Written by on December 4, 2017

If you’ve ever dreamt of turning your kayak into a musical-cum-scientific instrument, now you can — thanks to a how-to-manual published this week. For the low cost of $1133 (boat not included), your Sonic Kayak can record underwater goings-on with submerged sensors, and broadcast a soothing tune from speakers attached to its prow. The only problem? There’s no headphone jack.

The sonic kayak is the brainchild of a team of researchers led by Amber Griffiths from FoAM Kernow, an artistic and research collective in the UK described as “a lab for speculative culture.” The team explains how to outfit a kayak with an underwater microphone, thermometers, a GPS unit, and speakers in a paper published this week in the journal PLOS Biology. (To build a sonic kayak on the cheap, the paper suggests using budget versions of these parts.)

Image from Griffiths et al., PLoS Biology (2017)

This collection of gadgets records underwater noise pollution and water temperatures, orchestrated by a Raspberry Pi computer board and a few other off-the-shelf computer parts. But the real point of the sonic kayak is to get non-scientists excited about actually going out and collecting that data. That’s where the experimental music comes in.
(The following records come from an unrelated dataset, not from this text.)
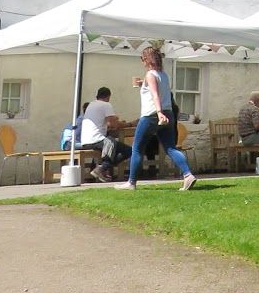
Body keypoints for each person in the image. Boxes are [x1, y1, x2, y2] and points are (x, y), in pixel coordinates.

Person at [115, 46, 197, 191]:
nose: (142, 62)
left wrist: (158, 112)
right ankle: (188, 175)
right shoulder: (163, 75)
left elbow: (155, 95)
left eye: (142, 59)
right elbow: (159, 90)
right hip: (169, 113)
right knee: (170, 147)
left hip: (152, 115)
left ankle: (131, 182)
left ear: (147, 60)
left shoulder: (150, 75)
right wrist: (143, 84)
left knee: (137, 148)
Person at [77, 86, 131, 183]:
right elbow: (113, 124)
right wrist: (129, 124)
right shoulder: (106, 105)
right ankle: (102, 168)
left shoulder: (91, 105)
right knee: (126, 149)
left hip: (85, 140)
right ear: (108, 97)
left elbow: (106, 123)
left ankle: (102, 168)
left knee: (111, 144)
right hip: (97, 139)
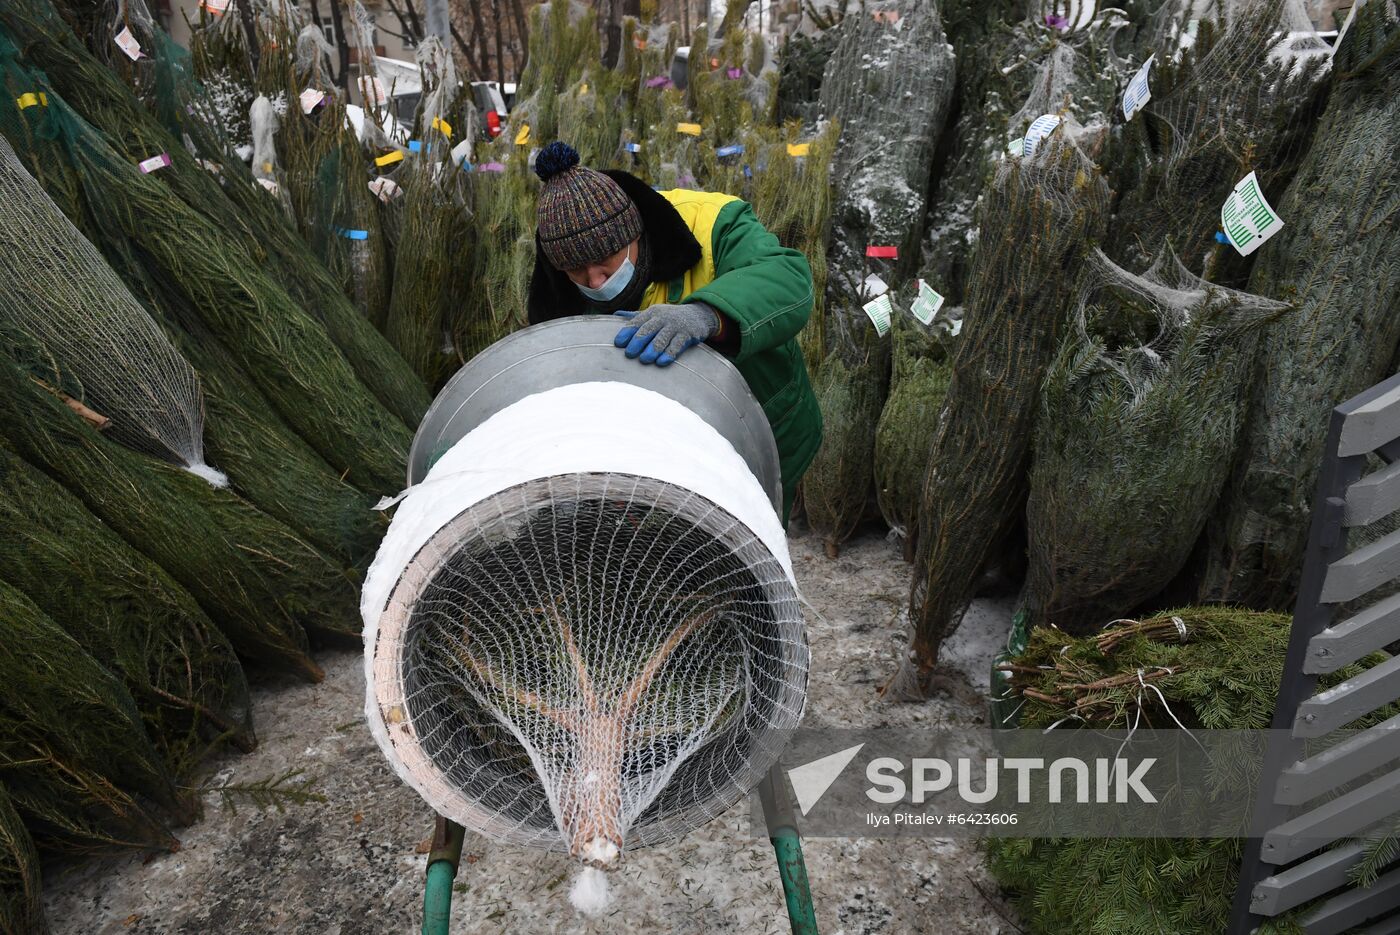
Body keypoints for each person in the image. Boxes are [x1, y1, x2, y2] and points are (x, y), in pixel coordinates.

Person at [525, 141, 821, 526]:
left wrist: (707, 314)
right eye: (578, 273)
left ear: (634, 234)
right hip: (660, 451)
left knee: (748, 536)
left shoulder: (713, 222)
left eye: (605, 263)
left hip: (761, 422)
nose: (595, 282)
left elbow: (788, 279)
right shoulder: (555, 293)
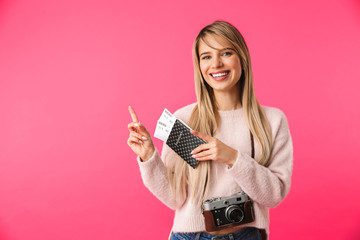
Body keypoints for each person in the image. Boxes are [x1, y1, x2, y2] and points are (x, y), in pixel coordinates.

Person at [127, 20, 293, 240]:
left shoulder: (272, 121)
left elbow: (274, 195)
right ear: (199, 65)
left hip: (247, 235)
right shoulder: (183, 120)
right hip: (189, 236)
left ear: (241, 58)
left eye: (225, 53)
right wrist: (148, 156)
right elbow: (174, 198)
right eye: (206, 56)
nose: (216, 64)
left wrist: (232, 157)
The sonic kayak mixes a tune in real time out of three tracks: live underwater audio, a tone that rises and falls as the temperature changes, and pre-recorded sounds and voices that play when the boat passes GPS checkpoints. The result comes close to spa or meditation music, with a persistent baseline of sloshing.

Watery spa music might not be universally appreciated, which could make group outings a challenge. Technically, you probably could plug in headphones instead of the speakers, but the study authors warn against it while operating a moving kayak. “You really don’t want to be capsizing with cables around your neck area,” Griffiths says in an email to The Verge. “And if you have cable-free headphones then you risk capsizing into water with a battery strapped to your head, so shocks might happen!”

The fish probably won’t mind the music though, Griffith says. Even when the speakers are playing (as long as they’re not cranked up to 11), the loudest thing the underwater microphone picks up is the splashing of the paddles.